# Threshold selection

> **Background** *(skip if you've internalized this)*. A binary classifier
> outputs a real-valued score per row; a *threshold* turns that score
> into a 0/1 prediction. The threshold is a free parameter — different
> thresholds give different (precision, recall, FPR) trade-offs along
> the model's PR / ROC curves. Picking the threshold is therefore an
> *operational* choice (downstream cost of FP vs FN, target rate, etc.)
> that the model itself doesn't determine. The classic mistake is
> reporting metrics at the toolkit's default threshold (often 0.5) when
> the deployment will use a tuned operating point.
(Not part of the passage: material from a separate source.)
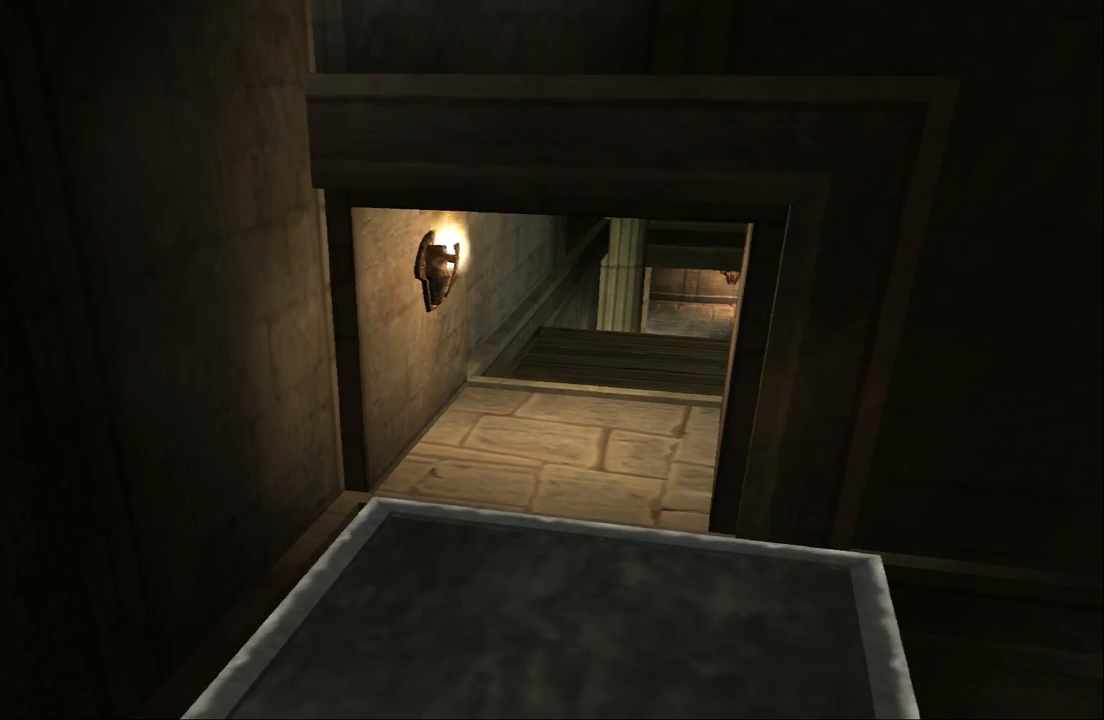
{"buttons": [], "left_stick": "down-left", "right_stick": "center", "events": []}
This chapter covers the six [`ThresholdSelector`
](../api/thresholds.md) reference impls, the Bayes-
optimal derivation, and the subtle question of when to refit the
threshold per bootstrap resample.

## Setup

```python
import numpy as np
from eval_toolkit import metrics_at_threshold, select_threshold
```

A 200-row informative fixture used throughout:

```python
rng = np.random.default_rng(42)
y = rng.binomial(1, 0.3, size=200).astype(int)
s = np.clip(y * 0.6 + rng.normal(0, 0.25, 200), 0, 1)
```

(migration)=
## v0.7.0 BREAKING — `select_threshold` now takes a Selector instance
The v0.6 string form is **removed**. Every call site passes a
[`ThresholdSelector`](../api/thresholds.md) instance.

| v0.6 | v0.7 |
|---|---|
| `criterion="max_f1"` | `MaxF1Selector()` |
| `criterion="recall_0.90"` | `TargetRecallSelector(0.90)` |
| `criterion="recall_0.95"` | `TargetRecallSelector(0.95)` |
| `criterion="precision@0.90"` | `TargetPrecisionSelector(0.90)` *(new)* |
| `criterion="recall@0.90"` | `TargetRecallSelector(0.90)` |

Passing a string raises `TypeError` with the migration mapping in the
message. See `CHANGELOG.md` for the rationale.

(selectors)=
## Selectors
(max-f1)=
### Max-F1
**When to use.** Default for binary classification when costs are
unknown / symmetric / "we want a balanced operating point". Especially
common as a *reporting* number — pair the model's max-F1 threshold with
its threshold-free metrics (PR-AUC, ROC-AUC) for a complete picture.

**Optimality.** Lipton, Elkan & Naryanaswamy
([2014](https://arxiv.org/abs/1402.1892)) prove that the max-F1
threshold over the empirical PR curve is the F1-optimal among all
constant decision rules — under the labeling distribution observed in
the eval slice.

```python
from eval_toolkit import MaxF1Selector

result = MaxF1Selector().select(y, s)
print(f"max-F1 threshold={result.threshold:.3f}  F1={result.f1:.3f}")
```

(target-recall)=
### Target recall
**When to use.** Operationally, "find ≥X % of positives". Replaces the
`recall_0.90` / `recall_0.95` strings from v0.6.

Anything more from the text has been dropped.